-- Dokumentauszug --

Klar gescheitert ist hingegen das deutsch-russische Gaspipeline-Projekt Nordstream 2, das die deutsche Regierung trotz der völkerrechtswidrigen Annexion der Krim durch Russland weiter betrieb. Noch zu Beginn seiner Amtszeit verteidigte Scholz Nordstream 2 als reines „Wirtschaftsprojekt“. Die Aussetzung des Projekts mit Beginn des Ukraine-Kriegs führte zu dramatischen Energieengpässen in Deutschland. 

Der Lithium-Deal mit Serbien hat für die EU und für Deutschland mehrere Vorteile. Er verringert nicht nur bei Lithium-Importen die Abhängigkeit von China, sondern erhöht durch den australischen Betreiber auch die Chancen, dass beim Abbau des Leichtmetalls internationale Standards des Umweltschutzes eingehalten werden. Umgekehrt trägt er zur Stabilisierung der Regierung Vučić bei und verleiht dem serbischen Präsidenten mehr Macht.

-- Bereitgestellte Angaben --

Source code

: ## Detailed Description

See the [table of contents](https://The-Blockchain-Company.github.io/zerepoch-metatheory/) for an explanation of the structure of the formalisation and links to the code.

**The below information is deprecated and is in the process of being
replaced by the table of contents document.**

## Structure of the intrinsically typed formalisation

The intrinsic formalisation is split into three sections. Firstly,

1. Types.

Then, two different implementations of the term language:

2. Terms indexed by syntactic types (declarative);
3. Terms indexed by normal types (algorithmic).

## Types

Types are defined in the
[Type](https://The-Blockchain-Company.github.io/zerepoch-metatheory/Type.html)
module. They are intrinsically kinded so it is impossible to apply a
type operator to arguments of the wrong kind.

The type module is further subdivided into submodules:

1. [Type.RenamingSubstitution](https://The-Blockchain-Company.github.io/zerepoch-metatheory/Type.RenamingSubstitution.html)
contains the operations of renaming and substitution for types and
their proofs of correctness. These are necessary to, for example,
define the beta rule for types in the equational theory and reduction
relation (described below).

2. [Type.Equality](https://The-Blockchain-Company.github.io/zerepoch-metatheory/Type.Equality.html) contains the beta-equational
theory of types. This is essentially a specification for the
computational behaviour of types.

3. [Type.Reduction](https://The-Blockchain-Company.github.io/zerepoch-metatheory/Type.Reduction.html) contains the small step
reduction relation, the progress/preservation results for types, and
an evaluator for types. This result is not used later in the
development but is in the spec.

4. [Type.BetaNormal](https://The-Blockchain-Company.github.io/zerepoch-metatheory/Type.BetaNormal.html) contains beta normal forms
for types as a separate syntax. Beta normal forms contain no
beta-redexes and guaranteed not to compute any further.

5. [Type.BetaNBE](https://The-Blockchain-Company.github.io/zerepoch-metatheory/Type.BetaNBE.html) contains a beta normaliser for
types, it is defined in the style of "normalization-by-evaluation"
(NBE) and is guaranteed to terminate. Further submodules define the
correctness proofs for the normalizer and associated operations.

-- Ihre Aufgaben --
1. Extrahieren Sie aus dem Text über Nordstream 2 und den Lithium-Deal wortgetreu die Passage, die mit „Klar gescheitert ist“ beginnt und bis einschließlich „Präsidenten mehr Macht.“ reicht.
2. Übersetzen Sie bitte den Satz „Noch zu Beginn seiner Amtszeit verteidigte Scholz Nordstream 2 als reines „Wirtschaftsprojekt“.“ aus dem Text über Nordstream 2 und den Lithium-Deal ins Englische.
3. Führen Sie den Text über Nordstream 2 und den Lithium-Deal im Anschluss an seinen letzten Satz fort.
Die Zeilen stammen aus einer anderen Quelle.

-- Antworten je Aufgabe --
1.
Klar gescheitert ist hingegen das deutsch-russische Gaspipeline-Projekt Nordstream 2, das die deutsche Regierung trotz der völkerrechtswidrigen Annexion der Krim durch Russland weiter betrieb. Noch zu Beginn seiner Amtszeit verteidigte Scholz Nordstream 2 als reines „Wirtschaftsprojekt“. Die Aussetzung des Projekts mit Beginn des Ukraine-Kriegs führte zu dramatischen Energieengpässen in Deutschland. 

Der Lithium-Deal mit Serbien hat für die EU und für Deutschland mehrere Vorteile. Er verringert nicht nur bei Lithium-Importen die Abhängigkeit von China, sondern erhöht durch den australischen Betreiber auch die Chancen, dass beim Abbau des Leichtmetalls internationale Standards des Umweltschutzes eingehalten werden. Umgekehrt trägt er zur Stabilisierung der Regierung Vučić bei und verleiht dem serbischen Präsidenten mehr Macht.

2. At the start of his term, Scholz still defended Nordstream 2 as a purely "economic project."

3.
„Selbstverständlich macht es Sinn, den Zugang zu wichtigen Rohstoffen durch strategische Partnerschaften zu sichern. Sich diese Sicherheit ausgerechnet durch eine Partnerschaft mit der serbischen Regierung zu erhoffen, ist allerdings riskant“, sagt Matthias Ecker-Ehrhardt, Professor für Internationale Beziehungen an der Universität Bamberg. Eine solche Partnerschaft gebe der serbischen Regierung „einen starken Trumpf“ in die Hand, den diese bei nächster Gelegenheit wird ausspielen können – etwa, um der serbischen Ablehnung eines souveränen Kosovo Nachdruck zu verleihen, oder auch, um sich diplomatische Nachsicht für die Unterstützung serbischer Nationalisten im Kosovo und der Srpska zu erkaufen.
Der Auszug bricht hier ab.